I’m really pleased to be able to write you this letter.
My novel, The God Who Made Mistakes, was the culmination of a lengthy writing process over the past two years. The first and second incarnations under the working titles, What Will We Do About Frikkie and The Broken Rainbow were discarded almost in their entirety. I knew, as did my publisher and editor, that I could write a much better book. So I started again a little more than a year ago, trying to write once more with the freedom with which I wrote Dying in New York and White Wahala.
I suspect most writers are quite glad when they receive recognition and I am no different. However, I have come to learn that I write best when I write for myself, with little regard for what the readers might say and without wringing my hands over looming deadlines. It was in that spirit that I wrote The God Who Made Mistakes. The title came to me perhaps half way through the first draft and it sounded just right. The novel by this time was shaping up to be the story of Themba Hlatshwayo, a married man struggling to come to terms with his sexuality.

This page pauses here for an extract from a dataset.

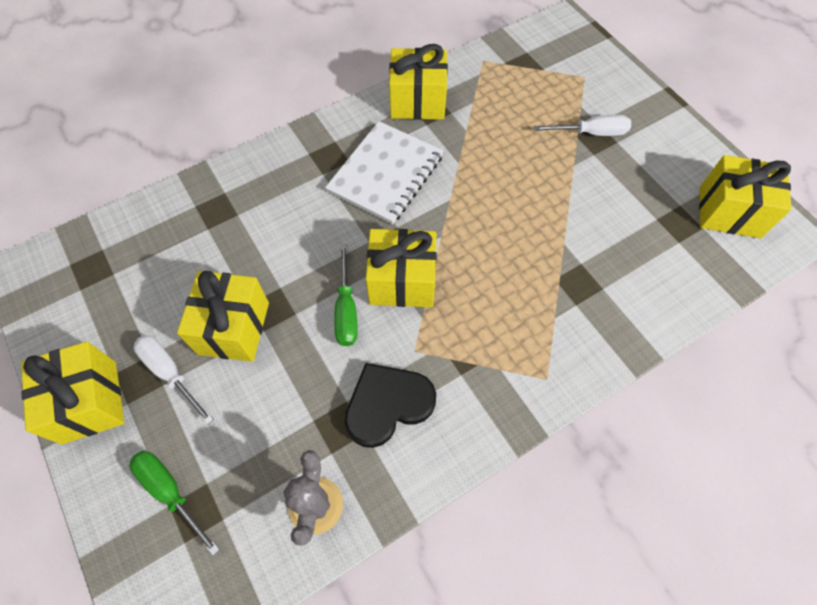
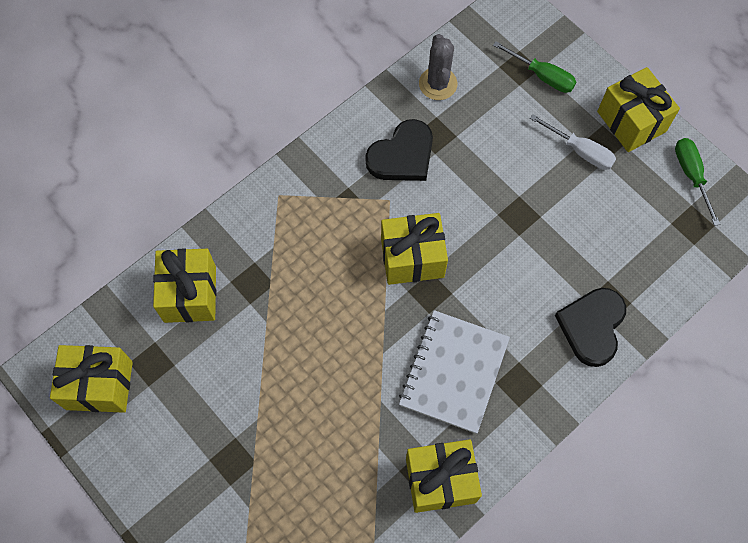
camera: 170 degrees right, 5 degrees up
(233, 328) = (545, 194): yellow gift -> yellow gift (190, 294)
(242, 191) = (592, 326): none -> black heart
(346, 310) = (455, 224): green screwdriver -> green screwdriver (691, 175)
(591, 133) = (238, 467): white screwdriver -> none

The possibilities of the story intrigued me and I had the privilege of speaking to a number of gay men who told me about the trajectory their lives had taken up until that point. I was struck by the similarities between them, although they were of different races and from different backgrounds. Their mothers, whether supportive or not of their sons’ choices, all had an inordinate impact upon their sons, which clearly persists until this day. All the men had, with some reluctance, turned their backs on the church and now found themselves missing the rituals and sense of belonging it afforded them. It would be more correct to say that it was the church that had turned its back on them and I’ve tried to reflect this through the eyes of my characters Pastor Michael and Prophet Makhubela, two men of the cloth who have brief but pivotal moments in the story.
I was told of a night club in Alexandra where gay men socialised and picked up partners. I went there one night expecting to find a discreet and almost exclusive establishment and was surprised to find it packed to the nonexistent rafters, with patrons spilling out into the street. I was kindly invited to a black gay book club in Johannesburg that features in the story as Themba’s place of refuge. I heard whispered stories of married women who discovered too late that their husbands were gay, sometimes bursting in to catch them in the act. Unfortunately, my approaches to these women through third parties never resulted in actual meetings. Perhaps some wounds are still too raw. I left it to Ayanda, Themba’s wife, to voice her horror and confusion on their behalf.
Thank you once again for your kindness and support. I hope you enjoy reading The God Who Made Mistakes as much as I enjoyed writing it.